Stephen Yeargin

A Nashville, Tenn. resident writing mostly about politics, news media, technology and hockey.

The car door shut quickly as I tried to avoid holding up the oncoming traffic. It was dark, and it stood to reason that while the person careening my direction saw me, the car behind him might not have made the stop. Stepping up on to the sidewalk, a wind gust roared overhead. I squinted to make out the other people along the street and to protect my eyes from blowing leaves and dust.

I started to walk, but not in a hurry. Already later than I meant to be, so no need to rush. Crossing the street, another gust shook the stop sign and swayed the trees to block out the street lamp momentarily. It then returned to calm, echoing down the corridor as it made its way.

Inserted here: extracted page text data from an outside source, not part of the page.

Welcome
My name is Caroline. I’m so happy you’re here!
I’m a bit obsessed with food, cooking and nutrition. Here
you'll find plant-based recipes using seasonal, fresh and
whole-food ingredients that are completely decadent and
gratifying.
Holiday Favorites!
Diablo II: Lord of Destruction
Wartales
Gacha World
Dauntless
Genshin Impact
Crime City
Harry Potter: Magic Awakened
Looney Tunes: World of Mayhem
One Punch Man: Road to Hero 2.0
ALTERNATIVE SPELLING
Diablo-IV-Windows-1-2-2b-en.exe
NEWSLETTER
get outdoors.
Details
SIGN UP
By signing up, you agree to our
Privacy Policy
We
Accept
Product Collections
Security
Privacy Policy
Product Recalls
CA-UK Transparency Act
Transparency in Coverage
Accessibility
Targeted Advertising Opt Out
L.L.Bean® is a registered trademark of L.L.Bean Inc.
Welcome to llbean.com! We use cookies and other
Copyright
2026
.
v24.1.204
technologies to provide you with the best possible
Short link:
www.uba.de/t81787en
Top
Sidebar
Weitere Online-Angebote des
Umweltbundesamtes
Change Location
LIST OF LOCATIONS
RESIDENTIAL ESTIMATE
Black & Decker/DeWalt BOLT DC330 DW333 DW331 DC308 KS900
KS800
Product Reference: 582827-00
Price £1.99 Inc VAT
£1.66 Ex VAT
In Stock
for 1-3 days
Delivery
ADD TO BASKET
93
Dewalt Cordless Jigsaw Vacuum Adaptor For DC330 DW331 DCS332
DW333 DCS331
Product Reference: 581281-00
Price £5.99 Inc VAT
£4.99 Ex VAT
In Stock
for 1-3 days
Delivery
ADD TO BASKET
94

The crowd ahead grew larger, with shadows appearing out of alleys and from between cars. I wandered along, catching parts of conversations as I passed. A dog rushed to the fence, not making a sound once she got there. The glow from the house illuminated the sidewalk, and the lumbering silhouettes pivoted to reveal among faces. I crossed over to the path to the entryway.

The same conversation was on repeat and shuffle. I again stepped out to feel the strong wind press against me as if though it was shoving in hopes of provocation.

A bell rang out six times; a solemn voice in the din of laughter and conversation. It was muffled only by the wind. I turned again to look at the illuminated faces that became invisible simply by them looking away from the light.

As I returned to my car, the wind subsided leaving an eery silence. I turned on the radio, looked over the skyline and began a return trek home.